▸ **DOCUMENT EXTRACT**
This admonition to be strong and of "good courage" (Hebrew amass) is given some ten times in the Old Testament, plus another nine times using a different word (chasaq). The first occurrence of amass is in Deuteronomy 3:28, where it is translated "strengthen": "But charge Joshua, and encourage him, and strengthen him: for he shall go over before this people, and he shall cause them to inherit the land which thou shalt see."

Christians today surely need good courage to face a dangerous world with all its temptations and intimidations, but nothing today could compare to the challenge facing Joshua. Trying to lead a nondescript multitude of "stiffnecked" desert nomads into a land of giants and walled cities would surely require courage beyond anything we could imagine today.

But Joshua had access to invincible resources, and so do we. "Be strong and of a good courage," God told him. "Be not afraid, neither be thou dismayed: for the LORD thy God is with thee whithersoever thou goest" (Joshua 1:9).

▸ **RAW DATA**
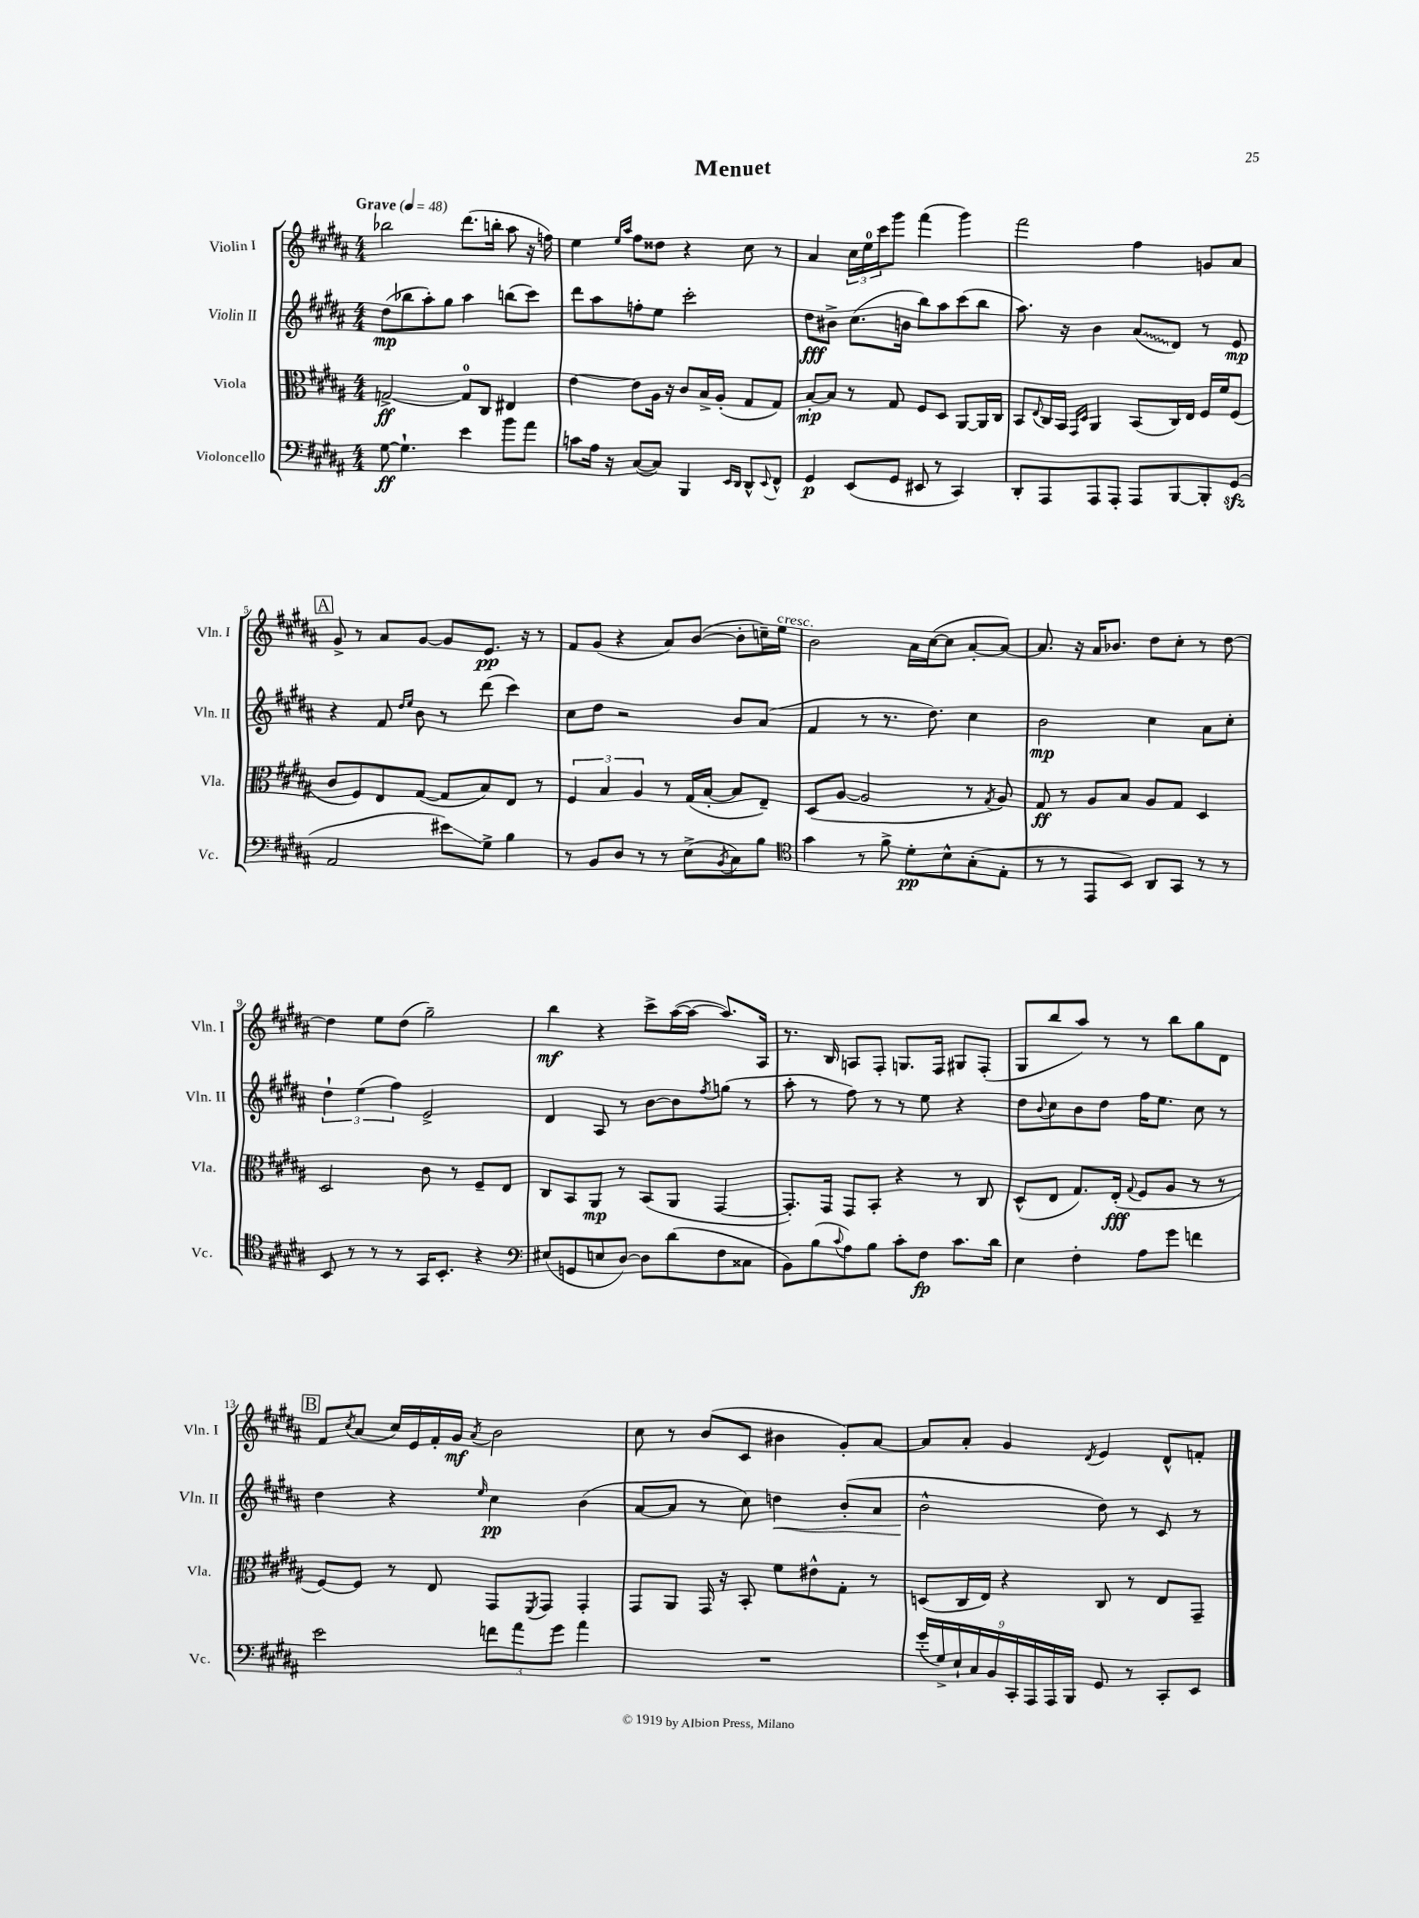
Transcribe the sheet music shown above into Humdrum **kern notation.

▸ **EXERCISE AIM**
In the passage on good courage above, please list the things the quotation from Deuteronomy 3:28 says to do to Joshua.

▸ **CORRECT ANSWER**
- charge him
- encourage him
- strengthen him